Transcribe sin cambios una parte del fragmento sobre la advertencia de Trump a México. Comienza en las palabras "Incluso, datos del" y detente después de "publicitadas por Trump.".

Fragmento –
^^^^

El presidente de Estados Unidos, Donald Trump, lanzó una nueva advertencia a las autoridades mexicanas este miércoles, al afirmar que Washington intervendrá directamente si México no hace su trabajo en el combate contra el narcotráfico.

Durante un acto en la Casa Blanca por las conmemoraciones del Día de la Madre, el mandatario republicano reafirmó su intención de desplegar fuerzas en territorio extranjero.

Si no van a hacer el trabajo, lo haremos nosotros, afirmó Trump. Al mismo tiempo, destacó la efectividad de los operativos militares, señalando que el tráfico de drogas por vía marítima ha disminuido un 97% bajo su gestión, una de sus afirmaciones hiperbólicas que ha sido desmentida por prensa, servicios de verificación datos y otras fuentes.

Trump: cifras cuestionadas
Especialistas y organismos técnicos desmienten los datos de Trump sobre el tráfico de drogas. Sanho Tree, director del Proyecto de Política de Drogas en el Instituto de Estudios de Política, en Washington, calificó la cifra del 97% como ridícula o inventada, señalando que la Administración recurre a datos engañosos para confundir a la opinión pública.

Incluso, datos del Pentágono contradicen la versión de la Casa Blanca. Joseph Humire, subsecretario adjunto interino de Defensa para Asuntos de Seguridad de las Américas, informó al Congreso que la reducción real de movimientos de buques de droga es del 20% en el Caribe y del 25% en el Pacífico oriental, cifras significativamente menores a las publicitadas por Trump.

La postura de Washington profundiza la crisis bilateral con el Gobierno de Claudia Sheinbaum. El Ejecutivo mexicano ha rechazado tajantemente cualquier posibilidad de intervención armada en su territorio, apelando al principio de soberanía nacional.

^^^^

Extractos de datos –
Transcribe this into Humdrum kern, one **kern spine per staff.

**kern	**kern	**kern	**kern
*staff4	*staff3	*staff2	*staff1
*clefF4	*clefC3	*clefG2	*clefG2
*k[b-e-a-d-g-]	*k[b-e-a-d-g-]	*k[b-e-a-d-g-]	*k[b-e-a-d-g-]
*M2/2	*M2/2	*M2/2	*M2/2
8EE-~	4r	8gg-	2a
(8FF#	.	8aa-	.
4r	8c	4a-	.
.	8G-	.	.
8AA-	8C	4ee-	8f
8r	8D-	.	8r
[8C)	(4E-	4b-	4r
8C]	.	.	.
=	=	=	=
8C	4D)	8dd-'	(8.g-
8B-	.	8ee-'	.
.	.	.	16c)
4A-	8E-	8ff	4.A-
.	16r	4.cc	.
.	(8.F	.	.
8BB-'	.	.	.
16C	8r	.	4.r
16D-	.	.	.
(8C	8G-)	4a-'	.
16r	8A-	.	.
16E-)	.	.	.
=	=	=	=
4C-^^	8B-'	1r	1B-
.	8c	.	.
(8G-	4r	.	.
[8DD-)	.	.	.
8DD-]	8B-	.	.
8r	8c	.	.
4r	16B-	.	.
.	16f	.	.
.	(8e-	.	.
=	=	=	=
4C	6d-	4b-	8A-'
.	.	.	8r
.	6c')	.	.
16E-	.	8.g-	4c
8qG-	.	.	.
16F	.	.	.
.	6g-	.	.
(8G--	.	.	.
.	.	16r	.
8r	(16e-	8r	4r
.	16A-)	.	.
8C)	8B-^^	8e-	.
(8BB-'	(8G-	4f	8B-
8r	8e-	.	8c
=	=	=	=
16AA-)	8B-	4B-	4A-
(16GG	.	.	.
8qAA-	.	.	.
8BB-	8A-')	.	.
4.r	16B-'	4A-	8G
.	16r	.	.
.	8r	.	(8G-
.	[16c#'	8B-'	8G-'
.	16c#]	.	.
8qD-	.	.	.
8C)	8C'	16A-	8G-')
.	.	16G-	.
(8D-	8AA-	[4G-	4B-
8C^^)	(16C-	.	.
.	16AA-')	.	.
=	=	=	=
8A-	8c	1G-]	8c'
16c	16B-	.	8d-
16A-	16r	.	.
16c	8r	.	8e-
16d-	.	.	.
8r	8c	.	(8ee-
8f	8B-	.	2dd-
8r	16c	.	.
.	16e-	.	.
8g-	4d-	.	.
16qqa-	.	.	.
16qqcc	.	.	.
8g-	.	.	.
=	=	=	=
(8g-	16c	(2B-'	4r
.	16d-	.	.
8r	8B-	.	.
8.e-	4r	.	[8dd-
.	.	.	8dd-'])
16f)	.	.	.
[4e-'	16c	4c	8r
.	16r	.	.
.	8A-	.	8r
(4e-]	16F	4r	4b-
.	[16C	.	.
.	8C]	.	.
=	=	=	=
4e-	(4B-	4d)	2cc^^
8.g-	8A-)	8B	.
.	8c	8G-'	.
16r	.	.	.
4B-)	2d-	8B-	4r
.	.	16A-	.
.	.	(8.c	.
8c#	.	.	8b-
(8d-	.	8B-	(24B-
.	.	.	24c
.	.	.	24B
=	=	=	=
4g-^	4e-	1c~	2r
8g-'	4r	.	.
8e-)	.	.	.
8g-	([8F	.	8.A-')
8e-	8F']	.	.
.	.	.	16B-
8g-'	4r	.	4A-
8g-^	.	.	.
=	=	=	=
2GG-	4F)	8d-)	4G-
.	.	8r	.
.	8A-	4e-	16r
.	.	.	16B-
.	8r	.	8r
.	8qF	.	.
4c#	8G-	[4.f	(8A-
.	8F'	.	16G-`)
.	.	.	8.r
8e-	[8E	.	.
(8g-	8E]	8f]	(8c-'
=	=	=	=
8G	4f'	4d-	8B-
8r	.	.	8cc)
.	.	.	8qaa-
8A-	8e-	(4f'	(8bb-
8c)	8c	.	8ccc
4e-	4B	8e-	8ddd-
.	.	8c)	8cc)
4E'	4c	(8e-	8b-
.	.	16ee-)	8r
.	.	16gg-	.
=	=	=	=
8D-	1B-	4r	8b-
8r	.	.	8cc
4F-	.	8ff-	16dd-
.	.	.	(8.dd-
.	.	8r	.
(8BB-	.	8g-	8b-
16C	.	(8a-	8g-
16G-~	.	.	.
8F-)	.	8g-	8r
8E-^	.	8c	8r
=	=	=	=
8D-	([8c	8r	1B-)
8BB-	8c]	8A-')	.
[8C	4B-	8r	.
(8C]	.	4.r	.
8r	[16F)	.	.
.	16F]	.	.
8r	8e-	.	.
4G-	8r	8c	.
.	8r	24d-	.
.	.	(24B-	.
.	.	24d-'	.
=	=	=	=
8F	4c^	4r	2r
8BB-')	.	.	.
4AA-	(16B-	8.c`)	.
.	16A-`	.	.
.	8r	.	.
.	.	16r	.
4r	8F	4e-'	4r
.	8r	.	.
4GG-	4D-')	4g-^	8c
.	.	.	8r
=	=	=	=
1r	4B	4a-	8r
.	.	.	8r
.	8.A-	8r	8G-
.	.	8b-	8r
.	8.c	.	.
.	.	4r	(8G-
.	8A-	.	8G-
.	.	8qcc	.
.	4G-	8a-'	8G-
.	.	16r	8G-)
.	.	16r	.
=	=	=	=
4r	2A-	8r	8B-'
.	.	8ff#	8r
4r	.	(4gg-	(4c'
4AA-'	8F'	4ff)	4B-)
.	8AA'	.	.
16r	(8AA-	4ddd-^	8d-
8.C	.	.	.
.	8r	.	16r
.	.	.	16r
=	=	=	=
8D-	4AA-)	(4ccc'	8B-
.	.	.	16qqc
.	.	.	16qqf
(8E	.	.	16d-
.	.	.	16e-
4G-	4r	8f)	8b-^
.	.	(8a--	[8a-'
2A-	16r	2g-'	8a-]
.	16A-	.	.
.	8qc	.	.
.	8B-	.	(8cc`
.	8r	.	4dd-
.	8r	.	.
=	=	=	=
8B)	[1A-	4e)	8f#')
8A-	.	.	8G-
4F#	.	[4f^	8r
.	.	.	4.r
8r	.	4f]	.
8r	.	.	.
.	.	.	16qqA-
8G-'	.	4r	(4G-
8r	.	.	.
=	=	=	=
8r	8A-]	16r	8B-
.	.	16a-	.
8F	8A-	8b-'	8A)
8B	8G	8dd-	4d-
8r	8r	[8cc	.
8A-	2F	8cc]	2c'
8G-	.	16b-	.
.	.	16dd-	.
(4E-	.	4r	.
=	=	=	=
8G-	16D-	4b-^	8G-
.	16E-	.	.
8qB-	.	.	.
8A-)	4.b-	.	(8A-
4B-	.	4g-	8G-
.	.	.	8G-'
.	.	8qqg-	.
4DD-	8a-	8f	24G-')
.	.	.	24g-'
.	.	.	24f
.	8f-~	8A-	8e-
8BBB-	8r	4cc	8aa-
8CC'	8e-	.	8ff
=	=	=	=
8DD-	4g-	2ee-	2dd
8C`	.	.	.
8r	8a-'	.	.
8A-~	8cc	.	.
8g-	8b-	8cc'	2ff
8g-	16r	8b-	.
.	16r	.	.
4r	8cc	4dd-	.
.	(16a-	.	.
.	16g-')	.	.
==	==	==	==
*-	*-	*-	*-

^^^^

Resultado obtenido –
Incluso, datos del Pentágono contradicen la versión de la Casa Blanca. Joseph Humire, subsecretario adjunto interino de Defensa para Asuntos de Seguridad de las Américas, informó al Congreso que la reducción real de movimientos de buques de droga es del 20% en el Caribe y del 25% en el Pacífico oriental, cifras significativamente menores a las publicitadas por Trump.